Ce que j'adore dans le film, c'est qu'il y a une transformation. Une transformation qui se fait petit à petit au vu du contexte dans lequel vivent les personnages de ce village : à savoir un sentiment de blocage, dans des journées répétitives, où rien ne se passe. Il y a un rapport au temps fascinant dans la manière dont le réalisateur va mettre en scène le quotidien de Samet : par des séquences très longues, souvent un seul plan large, et beaucoup beaucoup de dialogues qui soulèvent à chaque fois des contradictions entre les interlocuteurs, que ça soit sur leur manière de penser le monde, sur le principe du destin, ou sur des questions éthiques, qui seront souvent au cœur du film. Et notre personnage principal ne cessera d'être dans des rapports sociaux douteux. Le première élément déclencheur étant qu'une de ses élèves porte plainte contre lui car elle estime qu'il les a touchés. Son aveuglement face à cette situation, son manque de compréhension, et surtout sa soif de vengeance, est le symptôme d'une transformation qui se fait en lui. Ses conditions de travail, de vie, et son incapacité à être utile en société (d'autant qu'il est douteux aussi dans son métier de professeur) le frustrent à tel point qu'il en devient un mauvais personnage. Lâche, hypocrite et égoïste. Suivre Samet pendant 3h, c'est une épreuve, car tout ce qu'il entreprend est détestable. Mais pourquoi choisir de le filmer lui, et pas son ami ? Ou Nuray, cette femme qui a survécu à un attentat à la bombe et qui semble plus politisée ?

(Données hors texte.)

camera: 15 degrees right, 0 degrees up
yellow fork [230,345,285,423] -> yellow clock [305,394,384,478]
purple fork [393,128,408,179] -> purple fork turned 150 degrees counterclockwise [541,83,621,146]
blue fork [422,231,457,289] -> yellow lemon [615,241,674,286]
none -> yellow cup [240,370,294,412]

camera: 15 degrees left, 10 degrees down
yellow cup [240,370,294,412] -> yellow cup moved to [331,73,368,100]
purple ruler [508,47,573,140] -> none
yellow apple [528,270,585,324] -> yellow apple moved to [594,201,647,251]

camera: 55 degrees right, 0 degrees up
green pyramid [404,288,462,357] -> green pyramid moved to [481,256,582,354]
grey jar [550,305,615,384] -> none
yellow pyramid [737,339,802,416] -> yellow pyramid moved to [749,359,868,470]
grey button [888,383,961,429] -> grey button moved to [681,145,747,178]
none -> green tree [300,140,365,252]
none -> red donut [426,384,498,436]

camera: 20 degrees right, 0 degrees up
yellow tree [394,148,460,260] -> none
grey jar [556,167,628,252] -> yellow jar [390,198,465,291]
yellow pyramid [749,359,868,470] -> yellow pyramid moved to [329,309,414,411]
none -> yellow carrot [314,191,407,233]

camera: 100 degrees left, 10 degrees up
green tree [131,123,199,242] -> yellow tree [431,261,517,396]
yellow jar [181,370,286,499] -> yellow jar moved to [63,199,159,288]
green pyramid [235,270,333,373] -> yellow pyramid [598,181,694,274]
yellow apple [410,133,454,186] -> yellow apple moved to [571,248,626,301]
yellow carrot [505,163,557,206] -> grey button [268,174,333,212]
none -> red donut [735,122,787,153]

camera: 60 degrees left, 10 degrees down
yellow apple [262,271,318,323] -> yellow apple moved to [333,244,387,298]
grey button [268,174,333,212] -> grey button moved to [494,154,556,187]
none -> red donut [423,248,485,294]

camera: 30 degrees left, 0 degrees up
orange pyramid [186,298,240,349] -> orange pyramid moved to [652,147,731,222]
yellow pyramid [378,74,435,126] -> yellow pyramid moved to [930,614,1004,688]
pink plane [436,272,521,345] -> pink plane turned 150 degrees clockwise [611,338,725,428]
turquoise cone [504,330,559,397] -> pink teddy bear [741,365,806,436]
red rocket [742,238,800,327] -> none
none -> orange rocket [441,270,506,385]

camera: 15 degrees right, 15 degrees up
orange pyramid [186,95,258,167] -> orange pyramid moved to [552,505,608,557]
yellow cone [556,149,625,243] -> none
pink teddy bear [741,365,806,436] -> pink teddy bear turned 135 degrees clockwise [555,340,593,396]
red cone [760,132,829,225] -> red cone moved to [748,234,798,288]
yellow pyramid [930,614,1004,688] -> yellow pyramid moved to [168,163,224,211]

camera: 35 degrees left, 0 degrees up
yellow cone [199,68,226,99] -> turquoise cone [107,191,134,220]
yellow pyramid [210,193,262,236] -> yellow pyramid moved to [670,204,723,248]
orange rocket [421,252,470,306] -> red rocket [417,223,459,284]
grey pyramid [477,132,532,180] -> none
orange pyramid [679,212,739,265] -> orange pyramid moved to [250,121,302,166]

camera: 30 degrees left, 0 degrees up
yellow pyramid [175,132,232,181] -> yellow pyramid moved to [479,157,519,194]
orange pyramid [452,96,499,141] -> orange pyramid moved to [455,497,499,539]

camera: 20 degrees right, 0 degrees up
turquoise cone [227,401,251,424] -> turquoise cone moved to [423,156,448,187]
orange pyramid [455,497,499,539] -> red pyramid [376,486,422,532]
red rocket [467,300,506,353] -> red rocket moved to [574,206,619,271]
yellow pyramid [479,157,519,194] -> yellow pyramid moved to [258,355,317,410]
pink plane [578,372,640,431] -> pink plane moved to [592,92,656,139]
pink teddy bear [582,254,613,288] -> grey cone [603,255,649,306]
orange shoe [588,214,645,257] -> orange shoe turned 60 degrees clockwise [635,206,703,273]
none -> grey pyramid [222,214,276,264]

Car c'est le symbole d'une fracture sociale. D'une Turquie oubliée, qui ne croit plus en grand chose politiquement, et qui souhaite oublier, ou nier qu'il n'agit pas pour la société. C'est tout le paradoxe qui va se faire avec Nuray, femme mystérieuse, forte et puissante dans son regard et ses intentions, mais qui a un esprit plus militant compte tenu aussi de la condition différente dans laquelle elle travaille, à savoir bien plus en ville que Samet, où le social et l'accès aux besoins de nécessité se font plus courant, mais aussi dans son vécu de rescapée. Toutes ces contradictions entre les personnages forment une ambiguïté malaisante, un mal-être profond jamais poussif et jamais montré, où l'honnêteté entre hommes semble disparaître à petit feu, ce qui donne lieu à des actions douteuses et très embarrassantes car particulièrement longues (la scène de drague de Samet sur Nuray, celle avec son élève qui pleure..) Ces longues séquences de discussions, dans la manière de les filmer sans les couper, accentuent un rapport au temps intéressant, qui se raccourcit étrangement à la fin, où Ceylan découpe plus ses séquences.
Mais surtout, quelque chose de très humain en ressort : ce rapport au destin qui te fait errer dans une petite zone rurale, renforce étrangement les liens entre les personnages, même s'il passe leur temps à se tacler dans le dos : ces quelques magnifiques séquences en montagne enneigée, où les problèmes sont plus secondaires et où un lien fort entre Samet et son ami Kenan se font ressentir par ce qu'ils se racontent, et par leur admiration du paysage. C'est aussi là qu'intervient un effet de mise en scène assez incroyable : les pauses dans le temps par les photos. Quand on décide d'en prendre une dans le film, Ceylan fait suivre d'autres photos provenant sûrement du réel, pour illustrer ce peuple oublié, ces moments capturés, avec en fond un vent qui souffle dans les oreilles, qui symbolise une sorte de vide, une sorte de grande pause. C'est juste magnifique et c'est prodigieux d'autant bien gérer son rythme entre les longs dialogues et les pauses comme ceci, où l'image n'en est que plus forte.
Ca se joue aussi beaucoup sur les silences, les regards entre les personnages. Les Herbes Sèches est un film dense, autant esthétiquement que politiquement, qui dans une splendide mise en scène qui sait rythmer son rapport au temps, nous montre l'errance de ces personnages dans ce décor enneigé, bloqué, et ce que cela engendre chez les gens frustrés qui développent un mauvais fond.